Recently, the paper "The multiplier spectrum morphism is generically injective" by Zhuchao Ji (Assistant Professor at the Institute for Theoretical Sciences) and his collaborator,as well as the paper "Rigidity of Steady Solutions to the Navier-Stokes Equations in High Dimensions and its applications" by Jeaheang Bang (Postdoc fellow at the Institute for Theoretical Sciences) and his collaborators, were accepted by the Journal of the European Mathematical Society (JEMS).
The paper "The multiplier spectrum morphism is generically injective" represents a significant advancement in the study of multiplier spectrum in complex dynamics.
The collection of multipliers at periodic points of a rational map on the Riemann sphere is called the multiplier spectrum of that rational map. The multiplier spectrum is one of the most fundamental invariants in complex dynamics. Whether the multiplier spectrum can determine the rational map itself can be regarded as a dynamical version of the "hearing the shape of a drum" problem. Fields Medalist McMullen (Ann Math 1987) proved that, aside from a family of obvious counterexamples, there are only finitely many conjugacy classes of rational maps having the same multiplier spectrum. McMullen further asked is the conjugacy class of a rational map is uniquely determined by its multiplier spectrum. Subsequently, Silverman, Epstein and Pakovich constructed examples showing that the multiplier spectrum does not always uniquely determine the conjugacy class of a rational map. Building on this, Poonen, a member of the American Academy of Arts and Sciences, posed the question: Is it true that outside a low-dimensional subvariety of the moduli space, the conjugacy class of a rational map is uniquely determined by its multiplier spectrum? (i.e., generic injectivity of the multiplier spectrum).

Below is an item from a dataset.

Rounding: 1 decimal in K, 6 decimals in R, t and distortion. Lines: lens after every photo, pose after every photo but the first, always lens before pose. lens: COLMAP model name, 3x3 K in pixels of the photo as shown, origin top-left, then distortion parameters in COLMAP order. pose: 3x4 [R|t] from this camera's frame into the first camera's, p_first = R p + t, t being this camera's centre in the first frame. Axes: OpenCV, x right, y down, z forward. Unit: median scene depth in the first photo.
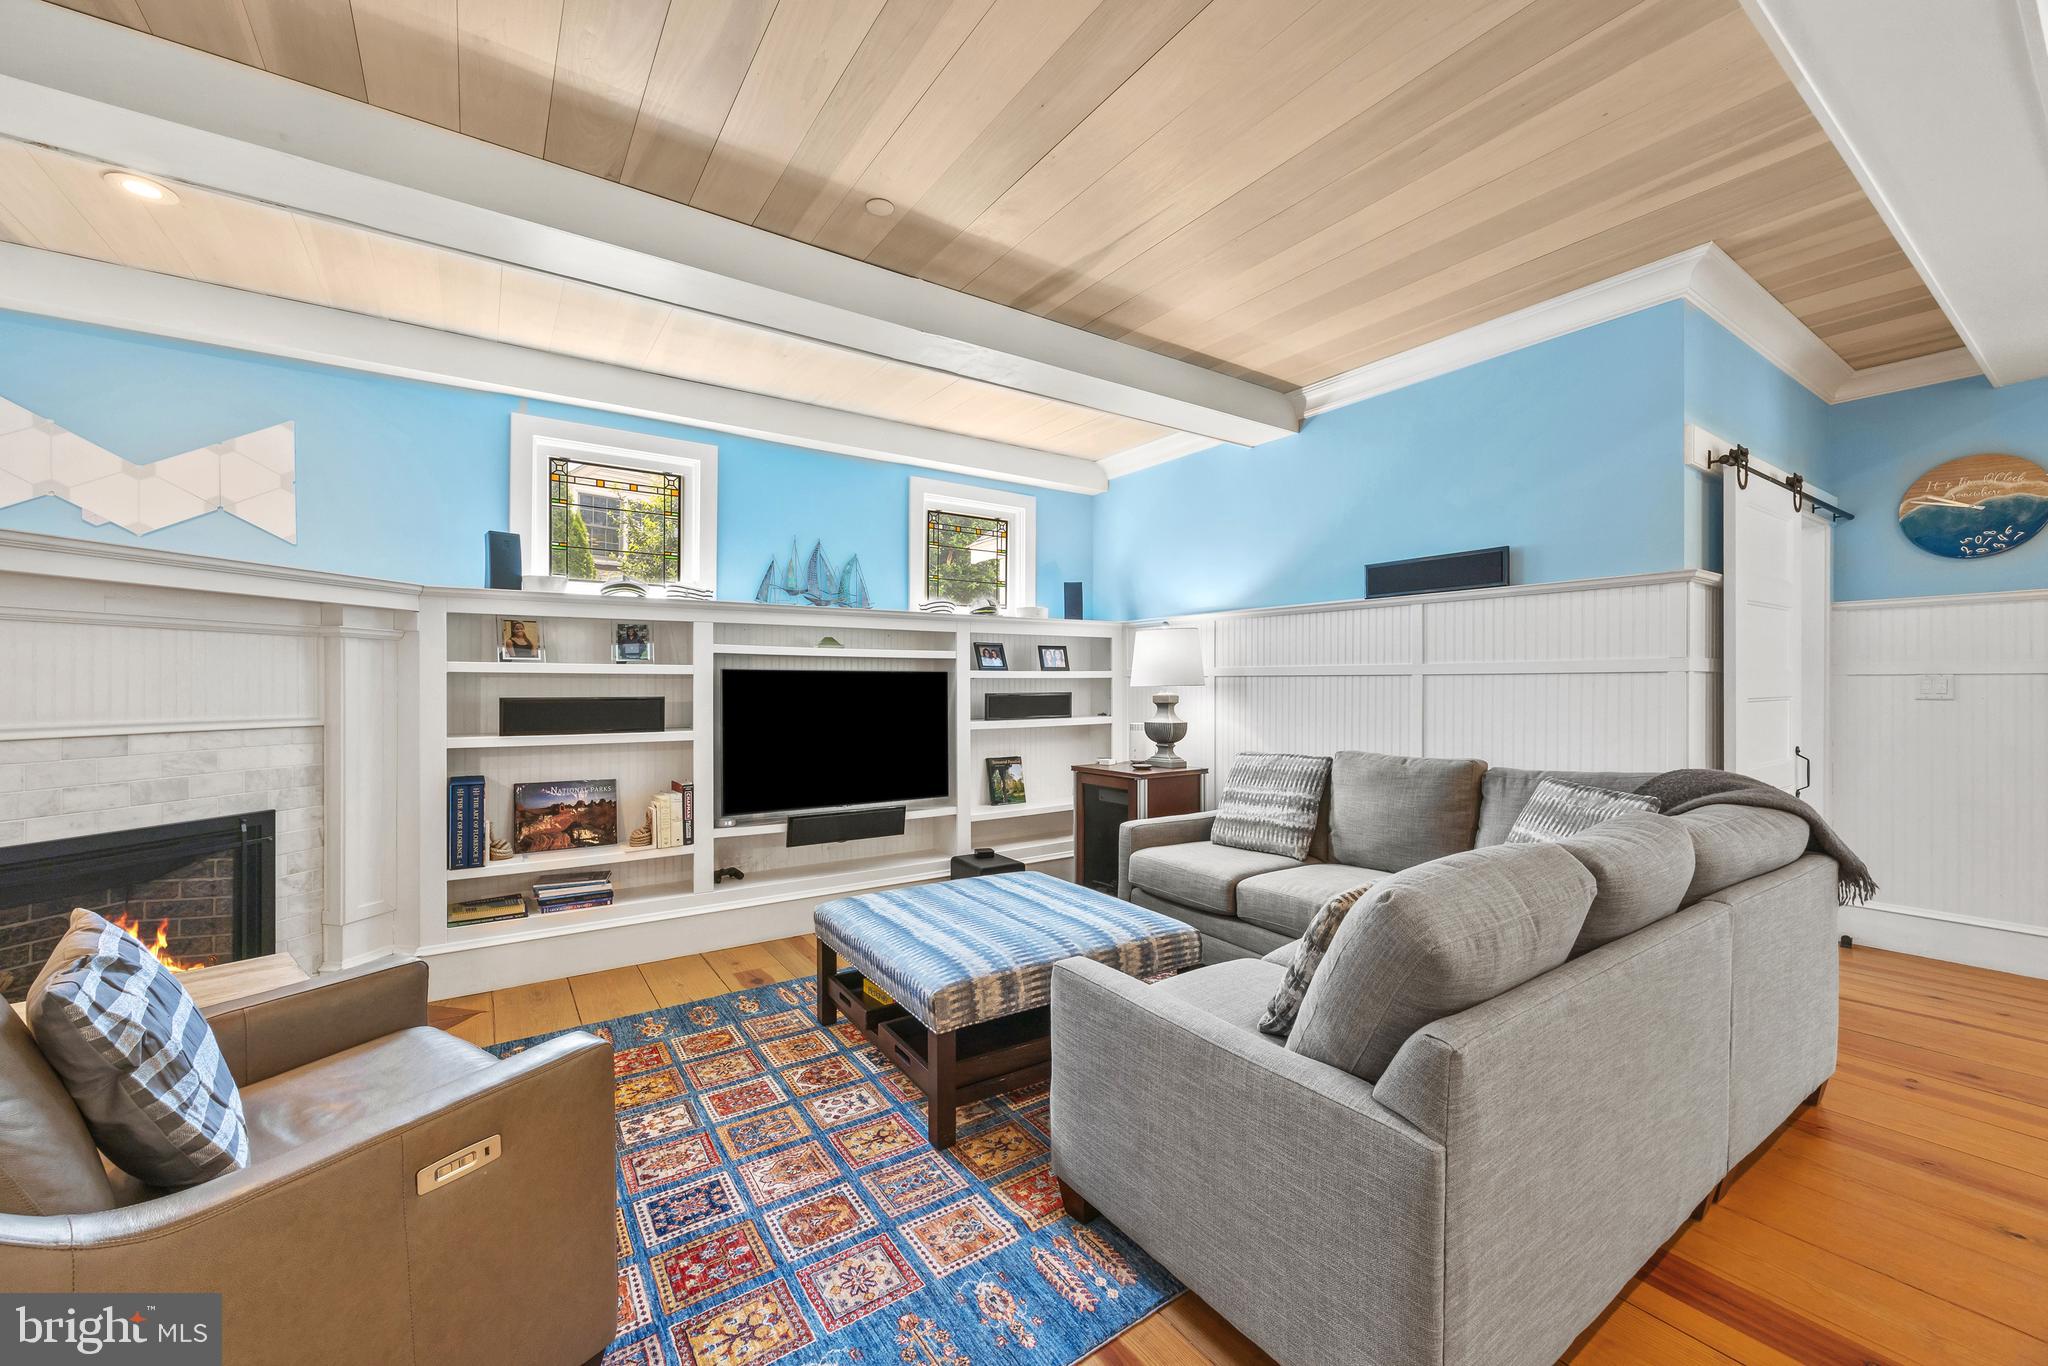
lens RADIAL K [[799.0, 0, 1023.4], [0, 799.0, 686.8], [0, 0, 1]] dist [-0.001826, -0.000095]
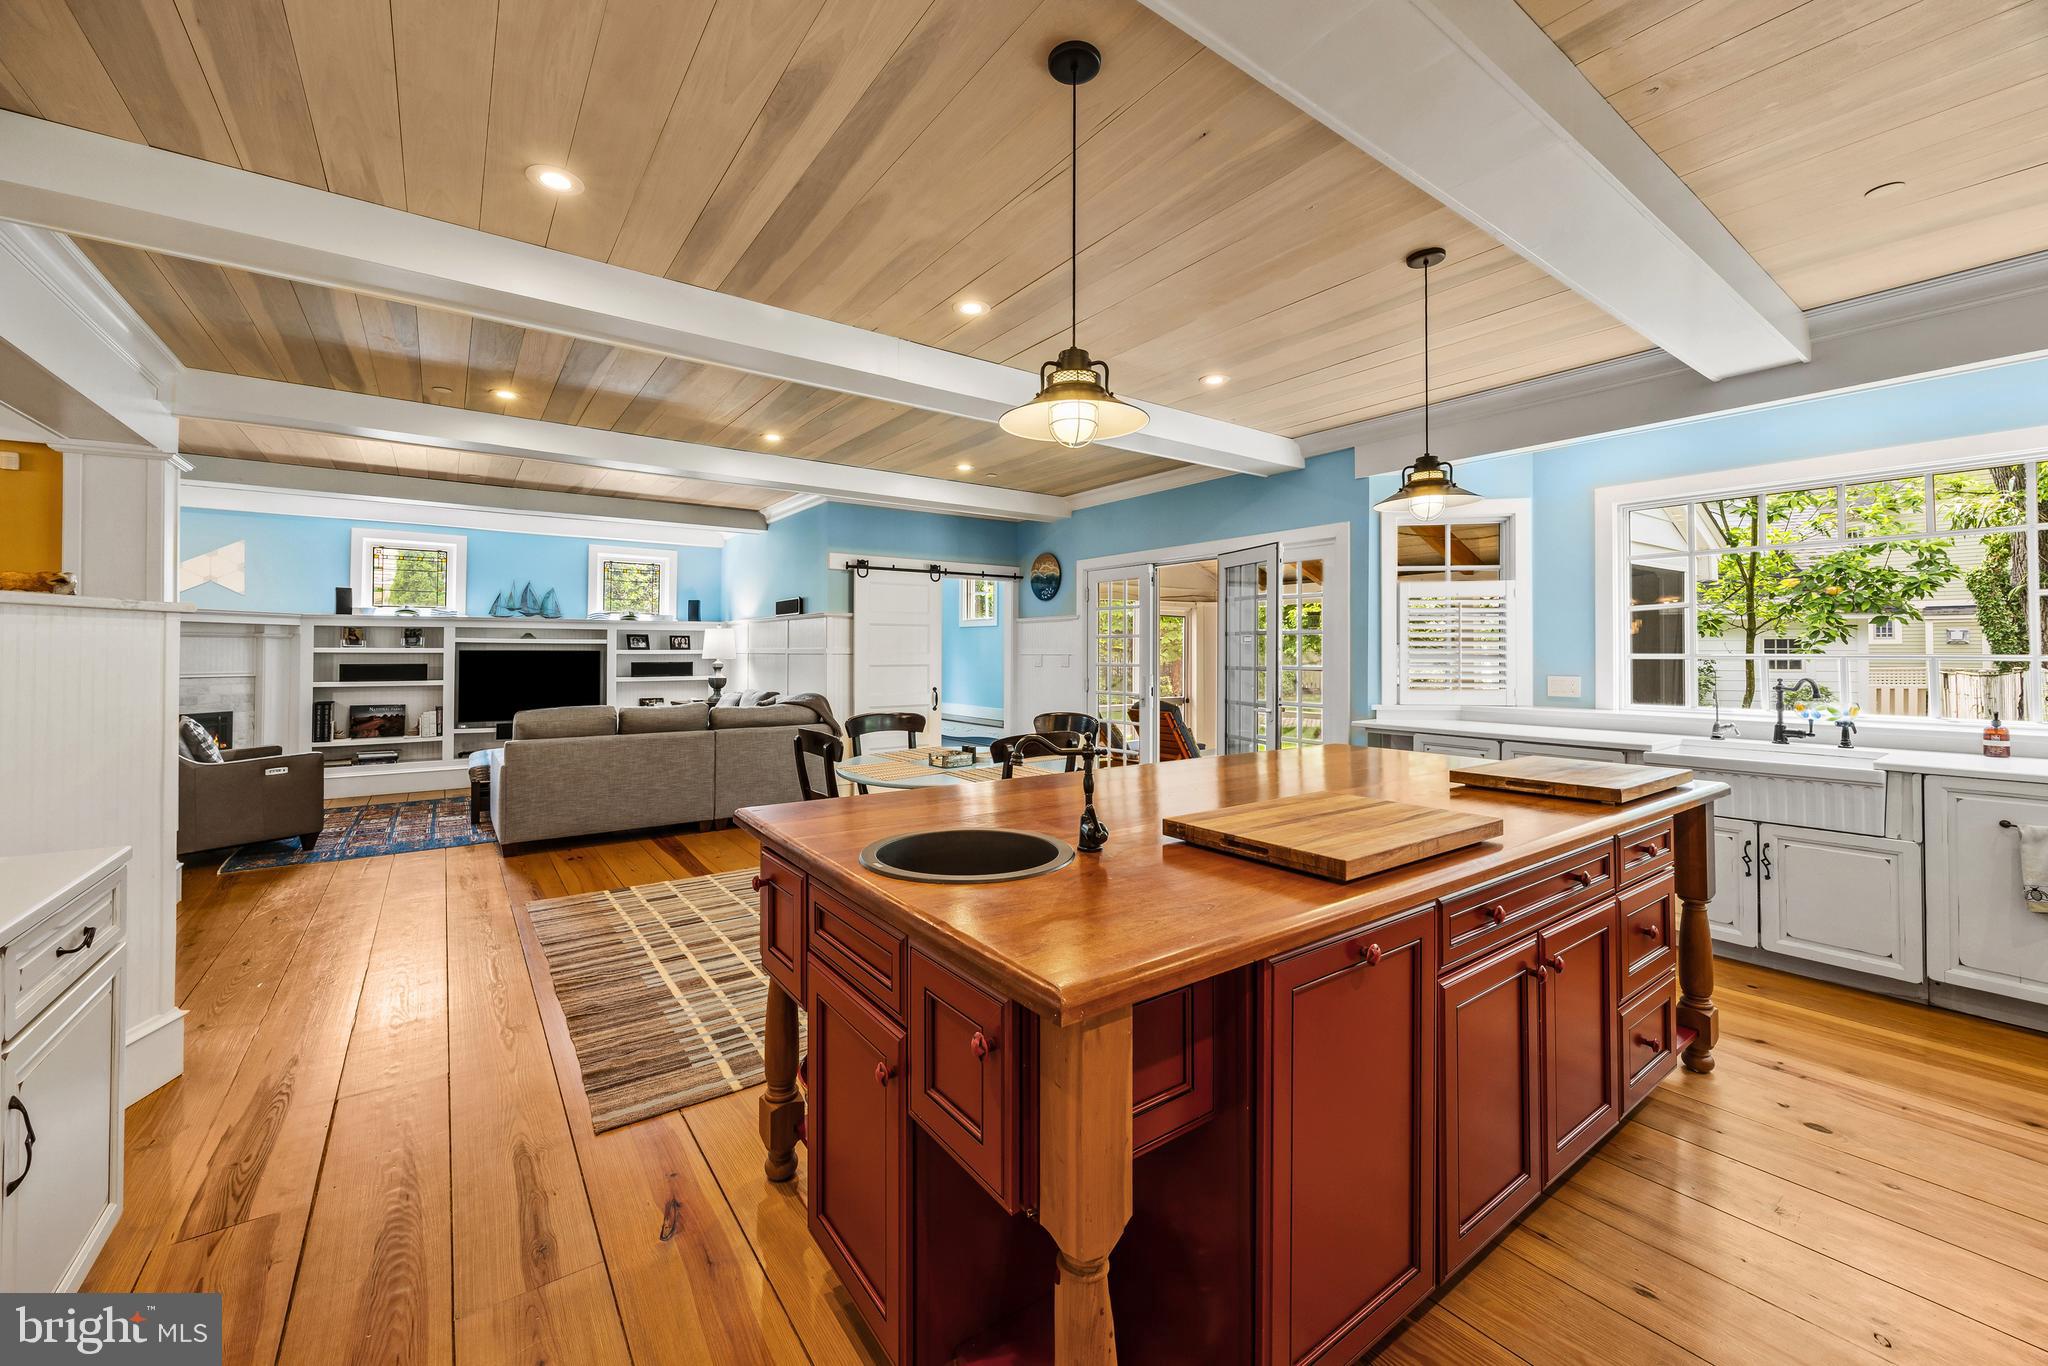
lens RADIAL K [[794.4, 0, 1021.1], [0, 794.4, 638.1], [0, 0, 1]] dist [-0.001154, -0.000082]
pose [[0.999521, 0.001825, 0.030910, 1.066990], [-0.001178, 0.999780, -0.020932, -0.013761], [-0.030941, 0.020886, 0.999303, -1.149750]]
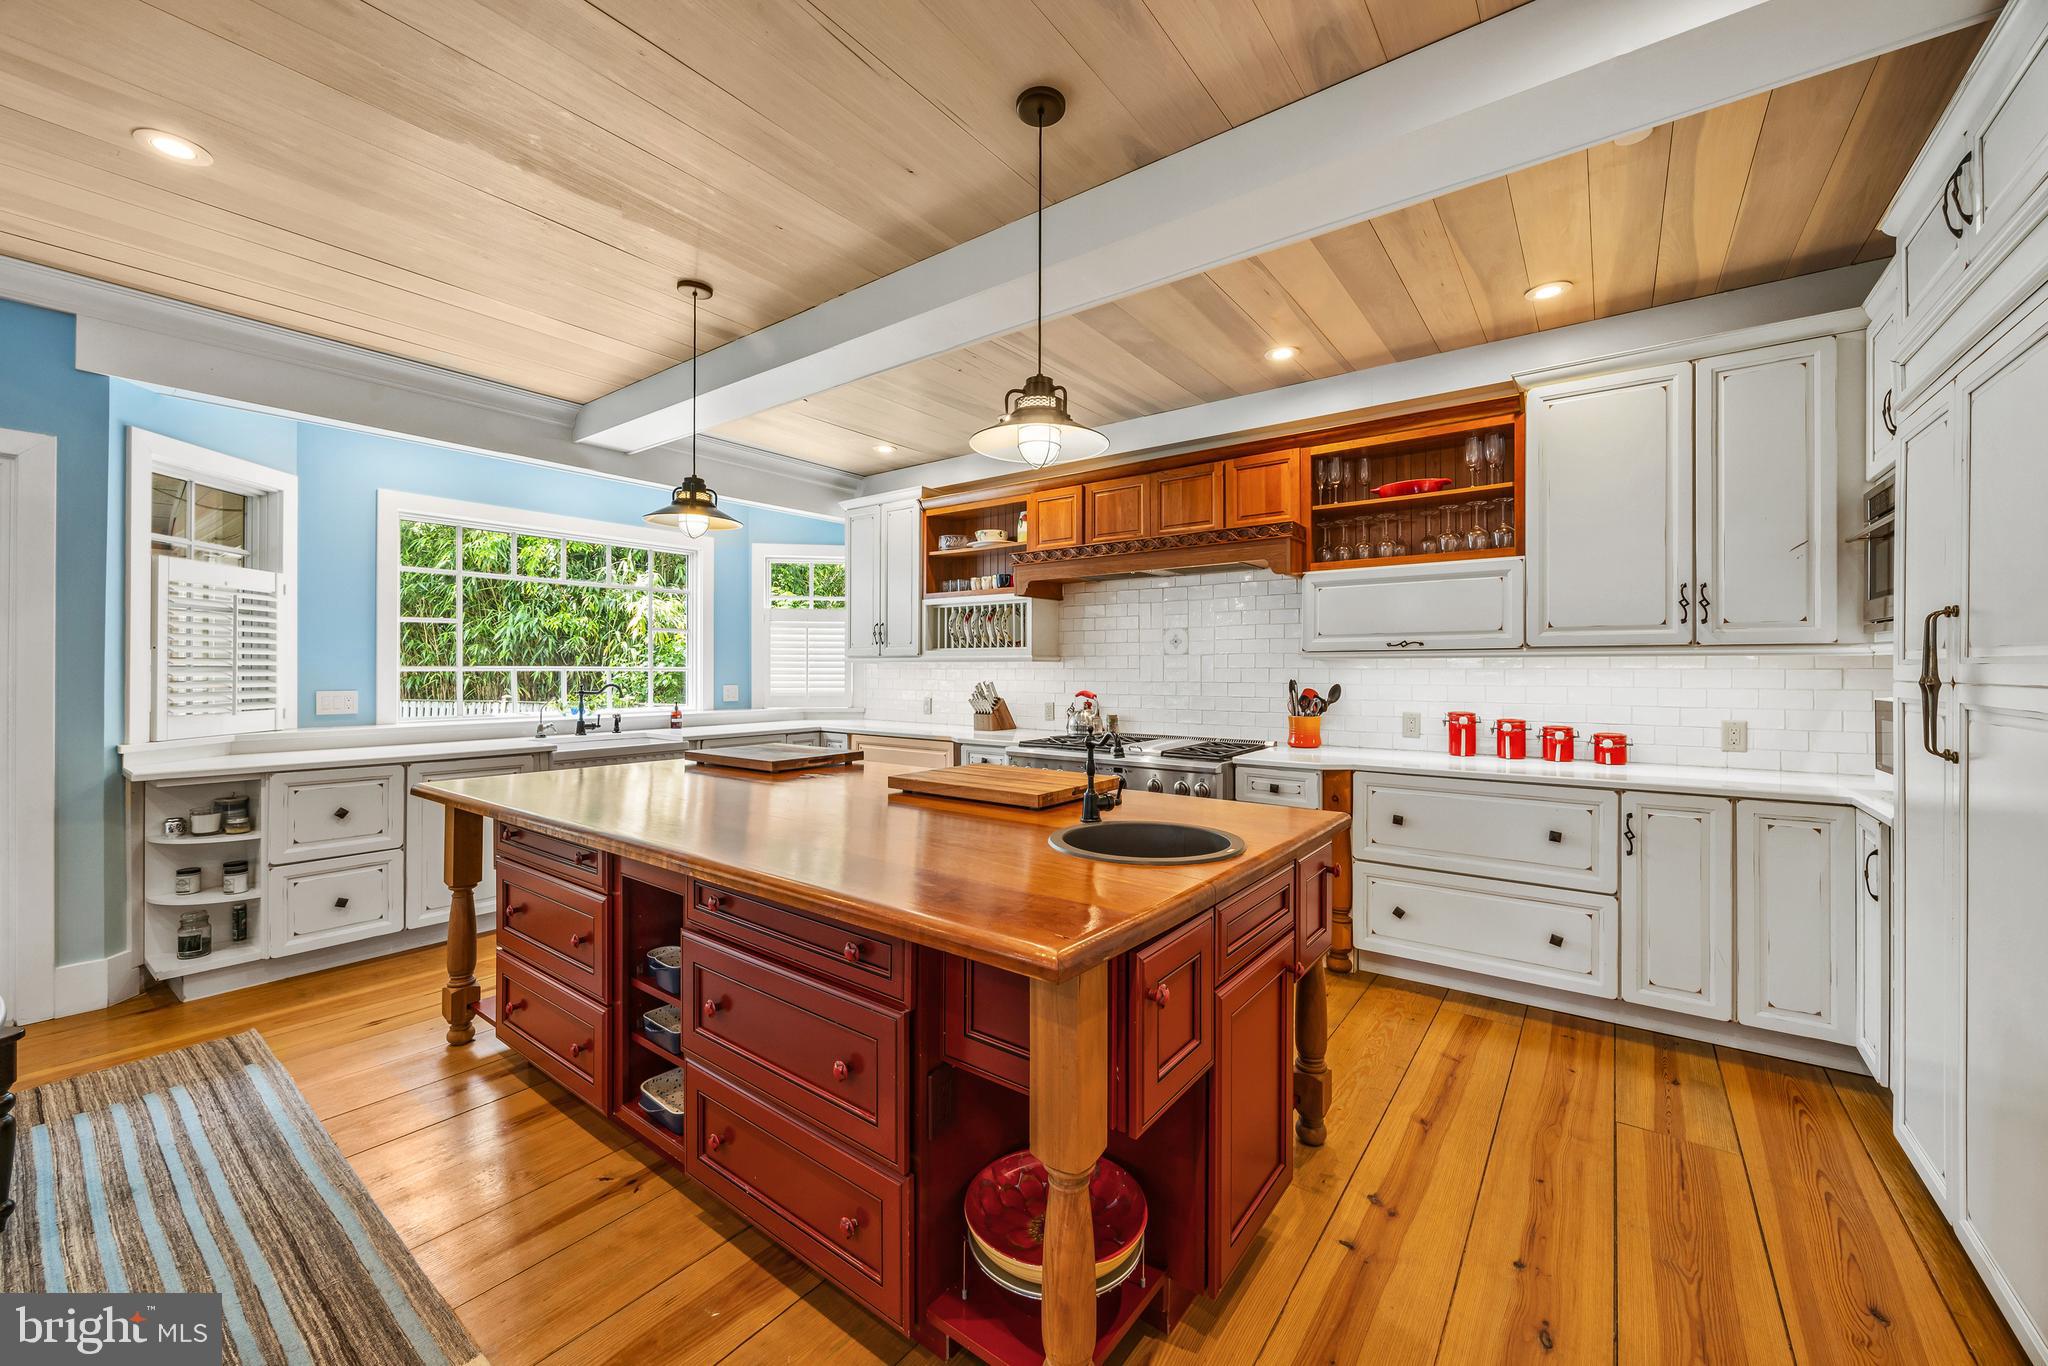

In this paper, Ji and Xie proved the generic injectivity of the multiplier spectrum, fully resolving Poonen's question and providing a positive answer to McMullen's problem. This marks the first major breakthrough in nearly four decades since the problem was posed. The proof integrates methods from number theory, algebraic geometry, and dynamical systems, with a key step being the establishment of a connection between the multiplier spectrum and the Dynamical André-Oort conjecture. The Dynamical André-Oort conjecture was proposed by Baker and DeMarco (member of the National Academy of Sciences) in 2013, which is a central conjecture in arithmetic dynamics. Ji and Xie resolved the curve case of this conjecture in a 2023 preprint.
The paper "Rigidity of Steady Solutions to the Navier-Stokes Equations in High Dimensions and its applications" represents important progress has been made in the study of the stationary Navier-Stokes equation.
The authors proved that any solutions to the stationary Navier-Stokes equations without any external force in the entire Euclidean space, excluding a possible singular point, must be identically zero if the solution satisfies a scaling invariant bound (which is in fact (-1)-homogeneous) when the dimension is four or higher.
Understanding solutions with scale-invariant bounds is central to the regularity theory of the Navier-Stokes equation. Notably, the five dimensional stationary case shares the same scaling dimension as the three-dimensional evolutionary case. A singular stationary solution with scale-invariant bounds would have finite Dirichlet energy in five or higher dimensions and serve as a counterexample to the regularity of weak solutions. Determining whether such singular solutions exist was listed as an open problem by Vladimir Šverák (2011).
Kim-Kozono (2006) and Tsai-Šverák (1998, 2011) removed this possibility under smallness or self-similarity assumptions. In the present work, our group removed this possibility without assuming either smallness nor self-similarity, thereby providing a complete answer to Šverák’s open problem. As applications, we established a removable singularity result without any smallness, and we also identified leading-order terms at infinity of solutions in an exterior domain with the critical decay rate.
Our main idea is to employ weighted energy estimates in conjunction with the equation of head pressure, which is the same quantity as in Bernoulli's principle familiar from high-school physics.